Level 3 exec: ISPs are playing a game of Internet 'chicken'

Last-mile ISPs are playing a game of "chicken" with the Internet, daring content providers to use their networks without paying a toll or suffer the consequences of poor service and connectivity to end users, according to a blog posted by Michael Mooney, general counsel-regulatory policy at Level 3 Communications (NYSE: LVLT).

While conceding that this is not new and that Level 3 has complained in the past, Mooney wrote that recent coverage of net neutrality and the impression that it might be "a solution looking for a problem" made the issue more relevant.

"The problem is the game of 'chicken' some last mile ISPs are playing with the Internet," he wrote.

The game begins, he said, when ISPs make those who need reliable network access pay a toll to cover the ISPs' increased costs for supplying more robust Internet content and the attendant costs of improving the network.

"This is not unreasonable on its face, but it is entirely inconsistent with published reports indicating that returns on invested capital for ISPs are excellent, and are expected to improve even further, driving considerable additional growth in economic profits," Mooney wrote.

Instead, he wrote, ISPs view tolls as "new sources of revenue for their last mile bottleneck monopolies or as a way to unfairly discriminate against content that competes with the content the ISPs themselves supply."

The current situation puts ISPs in the position of determining which content reaches the end consumer and in what condition, Mooney wrote.
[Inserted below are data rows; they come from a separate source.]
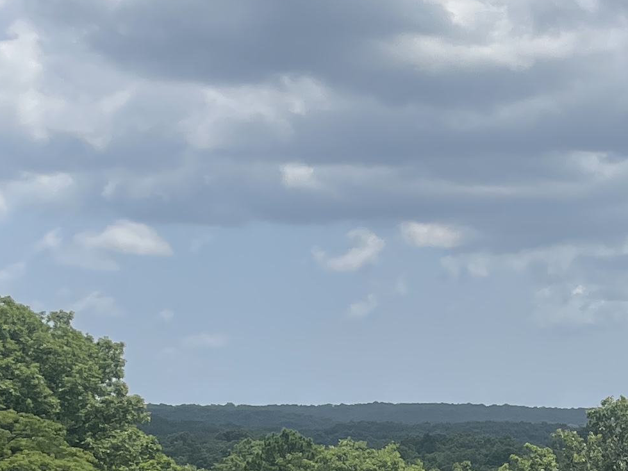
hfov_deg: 17.1
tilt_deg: -1.7
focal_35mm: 107
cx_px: 864
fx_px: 1941
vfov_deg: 13.7
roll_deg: -0.1
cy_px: 457
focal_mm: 4.2
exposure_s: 1/4831
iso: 32
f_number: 1.6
The blog posting, he said, was to reinforce a position that Level 3 has taken all along.

"We have advised the FCC on the issue on more than one occasion, beginning in 2013 and as recently as three weeks ago," he wrote.  

Now he is taking his message to consumers.

"If you think that your Internet connection is slow just because lots of people are online at the moment, you could be wrong. You could be a victim of your ISP's game of chicken," he concluded.